DAY EIGHT--SYDNEY, NOVA SCOTIA

It was Sydney's bad luck to be a scheduled port stop the day following Charlottetown.  Whereas, I thought everything about Charlottetown was wonderful, Sydney was the sad remainder of a town down on its luck.  At one time it had been a thriving manufacturing community producing high grade steel fired by coal from the surrounding mines.  But years passed and times changed.  The industries are long gone, and with them the spirit that drove this community for decades.  Now, it's hanging on, hoping the cruise ships will postpone its last gasp.

I have to say this...I have struggled for days (turning into weeks) on the appropriate thing to say about our day in Sydney.  I don't want to sound ungrateful--we're extremely fortunate to be on a cruise, for heaven's sake.  But, there was very little to redeem Sydney, and I actually felt a bit guilty walking through town.

             

That's not to say we didn't find interesting sites in Sydney.  Here, BC is standing in the loft of the oldest Roman Catholic Church in Cape Breton, the first stop of our "walkaround".  St.

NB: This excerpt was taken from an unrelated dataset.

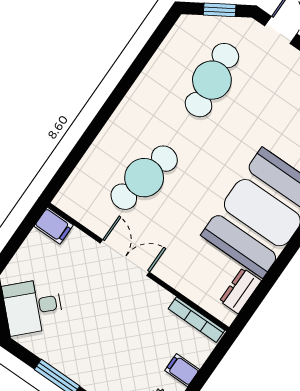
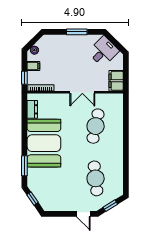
filing cabinet: (54, 226) -> (116, 81), width x2.00
window: (214, 360) -> (24, 78), added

Patrick's, now a museum, was built in 1828 although the area was settled much earlier.  The first priest to come to Sydney, Father Henry MacKeagney, was determined to save the souls of the local Micmac people and, to that end, helped create a written language for them.

As much as I've tried to translate, using the few versions I know, I'm lost.
 

Why denture clinics?  Bad water?  Bad hygiene?  I took these photos with the idea of finding something clever to say about them, but there really isn't anything.  They're simply symptomatic of the pervasive low-grade depression that hangs over this community, along with the heavy gray clouds.
 
Yes, Sacred Heart is a lovely little church, but look at the congregants.  Older women.  I don't see a man at all, except for the glimpse of a priest in the corner.  Now, I'm more than aware that can happen in the normal scheme of things (I do live in a retirement community), but this seems too much.  Simple old age...or decades of man-killing hours in the mines and foundries?   
 
Even sugar didn't brighten the afternoon. This extremely nice young man is valiantly hanging on to his little shop and mixing very good fudge in the process.  He sells unique gift items, many flavors of ice cream, and hosts live music on the weekends.  I hope he makes it, but we were his only customers.
 
We watched a particularly poignant documentary in the Cape Breton Centre for Science and Heritage on George Street.  It must have lasted an hour and was extremely well done.  As the years unspooled  before us--discovery, exploration, settlement, growth, industry, growth, middle-class, growth, smiles and laughter, WWII ended, gradual decline, shocked faces, closed factories, lowered heads, tearful eyes, shaken voices...silence.
 
There is a sad place in my heart for the people of Sydney.  They are holding on tightly.